The younger siblings also earlier expressed misgivings over a ministerial committee set up to consider potential options for the house, claiming that it was an inappropriate way to work around a will that had already been granted probate.
While avoiding judgment on the will’s validity, the AGC’s complaint points to legal profession conduct rules that bar lawyers from acting on behalf of anyone’s will when the said lawyer’s relatives are beneficiaries.
The complaint also aims to highlight Lee Suet Fern’s role to the Law Society of Singapore, which oversees standards of conduct within the island state’s legal profession.
The Attorney General’s complaint will next go before a disciplinary tribunal, at which Lee can argue her case or even file an appeal if the decision goes against her.
Lee Suet Fern’s now contested involvement in preparing Lee’s will was first raised during the family spat in 2017. At the time, Lee Hsien Yang said that his wife’s firm was not involved in drafting his father’s will.
Instead, Lee Suet Fern had put into language one paragraph, upon Lee Kuan Yew’s instruction, which he then asked his usual lawyer, Kwa Kim Li, to insert into the document, Lee Hsien Yang claimed.
The AGC’s latest action will further add to the perception that Lee Hsien Yang and his family are facing repercussions for their criticism of his brother Lee Hsien Loong and his PAP-led government. When they first went public in June 2017, the siblings said they “fear[ed] the use of the organs of the state against us and Hsien Yang’s wife, Suet Fern.”
While the AGC says that it has a “statutory duty to deal with misconduct by lawyers”, the move has prompted Singaporeans to ask online why the state is getting involved in what is a private dispute between the late Lee’s children.
“In this particular matter, AGC’s action will be perceived as having a particularly sharp edge in light of the Lee family dispute,” says Eugene Tan, associate professor of law at the Singapore Management University.
The AGC’s complaint comes while it also pursues contempt of court charges against Li Shengwu, Lee Hsien Yang and Lee Suet Fern’s son.

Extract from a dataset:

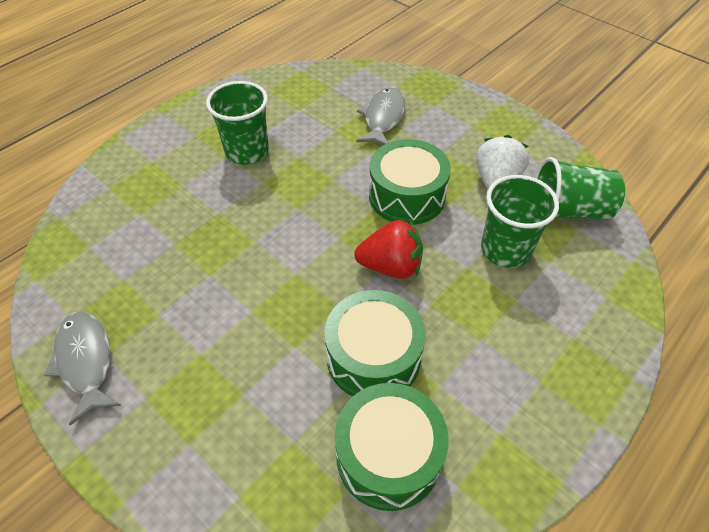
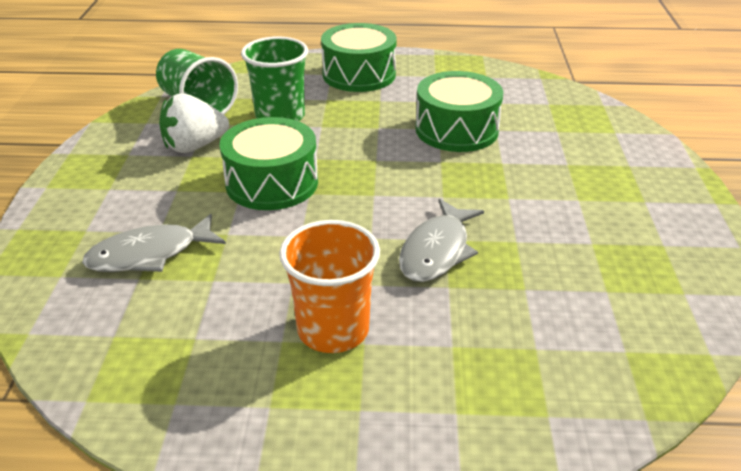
camera: 130 degrees left, 15 degrees down
(86, 361) = (685, 250): grey fish -> grey fish (437, 251)
(247, 151) = (333, 330): green cup -> orange cup
(388, 455) = (507, 100): green drum -> green drum (359, 74)
(391, 266) = (368, 156): red strawberry -> none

Li, an assistant professor of economics at Harvard University, has been charged for a private Facebook post where he shared a link to a news article on the Lee family feud with an added comment that said the government is “very litigious” and has a “pliant court system.”
The family split can now even be seen along more political lines. Lee Hsien Yang recently expressed support for Leong Sze Hian, a financial advisor and former president of human rights group Maruah, who the prime minister is personally suing for defamation.
Leong had shared an article on Facebook alleging that Lee Hsien Loong was a key investigation target in Malaysia’s ongoing 1MDB scandal. Although the post had gone viral, Leong is so far the only person being sued by Lee for defamation.
When Leong announced that he would countersue the prime minister for allegedly abusing court process, Lee Hsien Yang acknowledged that he was a donor to Leong’s legal fund.
In rekindling the feud, Lee Wei Ling took issue with the timing and motivation of the AGC’s complaint. Even though Lee Suet Fern’s involvement in the will was first raised in 2017, no complaint was filed at that time.
“Lee Kuan Yew, a highly regarded lawyer, never complained about his will. No beneficiary has complained to the Law Society, not even [Lee] Hsien Loong who was advised by Lucien Wong (previously his personal lawyer [and] now [Attorney General]),” Lee Wei Ling wrote on January 6.
“Why therefore this new attack on our father’s will? Why is this being initiated now, and by the AGC, after all this time? Our view is that this action is wholly without merit.”
Attorney General Lucien Wong was appointed to his position in January 2017, having previously served as Lee Hsien Loong’s personal lawyer. The AGC said in its statement that Wong has recused himself in the case, apparently to avoid any conflict of interest.